### DOCUMENT PASSAGE
M-estimators with a bounded loss (re-descending score function) have a different behaviour, and usually offer better bias performance (they deviate less than Huber-type M-estimators) when outliers grow. 

Bounded (but not constant, and thus necessarily non-convex) loss functions will play a key role in the linear regression context. Note that a bounded loss function has a derivative (score function) that becomes zero for large residuals (instead of constant for Huber-type loss functions). 

A commonly used family of such loss / score functions is Tukey's bisquare family:

In [None]:
TukeyPsi <- function(r, cc) {
    tmp <- r/cc
    tmp2 <- tmp*(1-tmp^2)^2
    tmp2[ abs(tmp) > 1 ] <- 0
    return(tmp2)
}
xx <- seq(-3, 3, length=1000)
plot(xx, TukeyPsi(xx, cc=2.5), type='l', lwd=4, col='hotpink',
    ylab = expression(Psi[c]), cex.lab=1.5, xlab='t')
abline(h=0); abline(v=0)

The corresponding weight function (associated with the iterative re-weighted averages algorithm) is also qualitatively different from Huber's:

In [None]:
TukeyW <- function(r, cc) {
    tmp <- TukeyPsi(r, cc) / r
    tmp[is.na(tmp)] <- (1/cc)
    return(tmp)
}
xx <- seq(-3, 3, length=1000)
plot(xx, TukeyW(xx, cc=2.5), type='l', lwd=4, col='seagreen4',
    ylab = expression(Psi[c]), cex.lab=1.5, xlab='t')
abline(h=0); abline(v=0)

What tuning constant should we use to obtain 95% efficiency if the data are Gaussian? Compute the asymptotic variance and pick `cc` so that when the data are Gaussian it is (approximately) 1.05:

In [None]:
TukeyPsiprime <- function(r, cc) {
    tmp <- r/cc
    tmp2 <- (1/cc)*(1-tmp^2)*(1-5*tmp^2)
    tmp2[ abs(tmp) > 1 ] <- 0
    return(tmp2)
}

In [None]:
f1 <- function(r, cc) dnorm(r)*TukeyPsi(r, cc)^2
f2 <- function(r, cc) dnorm(r)*TukeyPsiprime(r, cc)
a1 <- integrate(f1, lower=-Inf, upper=+Inf, cc=4.65)
a2 <- integrate(f2, lower=-Inf, upper=+Inf, cc=4.65)
a1$message
a2$message
a1$value / (a2$value^2)

Now adapt the `mest` function to use Tukey's bisquare loss function, call it `mest2`:

In [None]:
mest2 <- function(x, cc=4.65, init=median(x), si = mad(x), max.it = 100, eps=1e-8) {
    m1 <- init
    m0 <- m1 + 10*eps
    it <- 0
    while( ((it <- it+1) < max.it ) & (abs(m1-m0) > eps ) ) {
        re <- (x - m1) / si
        w <- TukeyPsi(re, cc=cc)/re
        w[ is.na(w) ] <- 1
        m0 <- m1
        m1 <- sum( x*w ) / sum(w)

### INFORMATION SHOWN
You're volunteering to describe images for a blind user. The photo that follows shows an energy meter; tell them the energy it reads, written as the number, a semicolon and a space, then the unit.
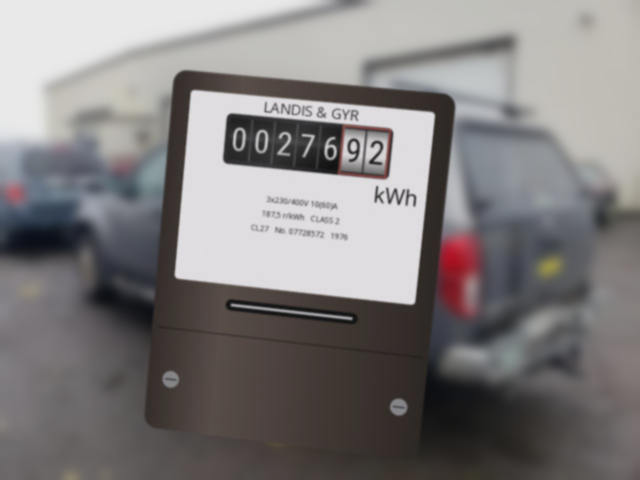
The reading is 276.92; kWh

### DIRECTIONS
[A] Answer these questions from the passage on Tukey's bisquare loss:
(i) For large residuals, what does the derivative of a bounded loss function become?
(ii) When choosing the tuning constant for 95% efficiency with Gaussian data, what value should the asymptotic variance approximately equal?
(iii) What default value does `mest2` give to `cc`?
[B] Write out the passage on Tukey's bisquare loss word for word from "The corresponding weight" to "tmp[is.na(tmp)] <- (1/cc)".

### PROBLEM SOLUTIONS
[A]
(i) Zero.
(ii) 1.05.
(iii) 4.65.

[B]
The corresponding weight function (associated with the iterative re-weighted averages algorithm) is also qualitatively different from Huber's:

In [None]:
TukeyW <- function(r, cc) {
    tmp <- TukeyPsi(r, cc) / r
    tmp[is.na(tmp)] <- (1/cc)